The paper "Skeleton-Aware Networks for Deep Motion Retargeting" introduces a novel deep learning framework designed for data-driven motion retargeting between skeletons with varying structures. This research addresses a fundamental challenge in motion capture systems where the structural discrepancies between different skeletons necessitate a comprehensive retargeting algorithm capable of handling these heterogeneities.

Key Contributions

  1. Skeletal Pooling and Common Primal Skeleton: The authors introduce the concept of skeletal pooling, which involves reducing different homeomorphic skeletons into a common primal skeleton. This is achieved through a series of edge merging operations, allowing for a shared latent space across skeletons.
  2. Differentiable Operators: The paper presents new skeletal-aware convolution, pooling, and unpooling operators that incorporate the hierarchical structure and joint adjacency of skeletons. These differentiated operators transform motion into deep temporal features associated with the joints of the primal skeleton.
  3. Motion Processing Framework: This framework facilitates the embedding of motion into a latent space shared by a variety of homeomorphic skeletons, enabling retargeting through encoding and decoding processes between different structural skeletons.

Experimental Results

The authors conduct experiments that demonstrate the effectiveness of their framework for motion retargeting and processing. These experiments are performed on a synthetic dataset containing pairs of motions applied to different skeleton structures, establishing the proposed method's capability to handle skeleton variations without requiring paired examples. The numerical evaluation shows that the approach outperforms existing methods in delivering accurate and visually plausible motion sequences.

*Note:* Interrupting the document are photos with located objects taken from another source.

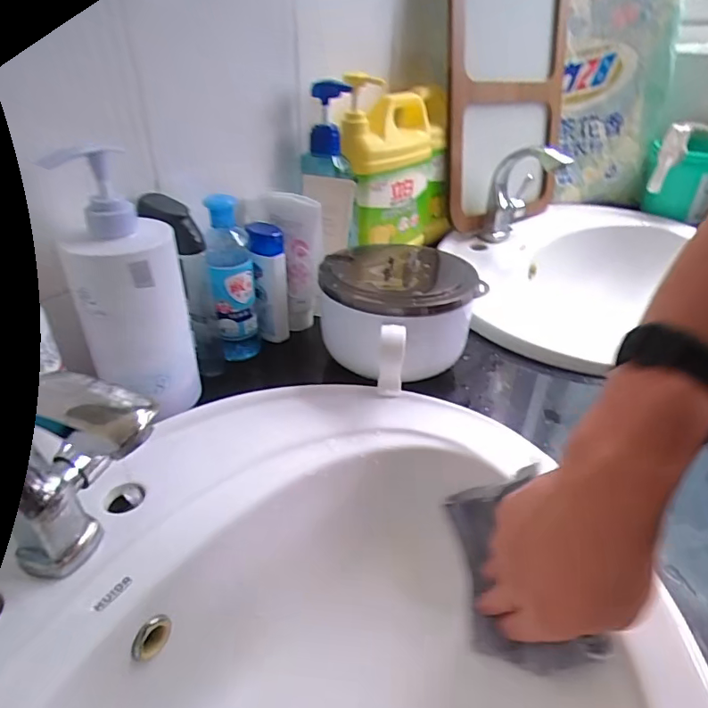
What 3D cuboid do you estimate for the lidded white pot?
[{"bbox_3d":[0.037,-0.042,0.513,0.137,0.097,0.151,29,42,35],"label":"lidded white pot"}]

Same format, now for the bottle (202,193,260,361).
[{"bbox_3d":[-0.120,-0.071,0.512,0.042,0.168,0.035,-7,35,-13],"label":"bottle"}]

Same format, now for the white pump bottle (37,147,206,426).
[{"bbox_3d":[-0.175,-0.047,0.405,0.076,0.210,0.060,-10,35,-17],"label":"white pump bottle"}]

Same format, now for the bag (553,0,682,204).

Implications and Future Directions

The implications of this work are substantial in the field of motion capture and animation. The ability to retarget motions across differently structured skeletons without manual intervention or paired data paves the way for more versatile animation techniques and cross-platform applications in virtual environments. Theoretically, this framework could be expanded to accommodate non-homeomorphic structures by identifying more complex reduction patterns or integrating alternative pooling strategies.

Future developments in AI might focus on further refining these differentiable operators to enhance efficiency or exploring the potential of this framework in real-time applications. Additionally, scaling the model to encompass a broader range of motion capture scenarios, including non-human or hybrid skeletons, remains an exciting research avenue.

Overall, this paper provides a comprehensive framework that addresses a long-standing challenge in motion retargeting while setting the stage for future innovations in motion processing and skeleton-transcendent motion representation.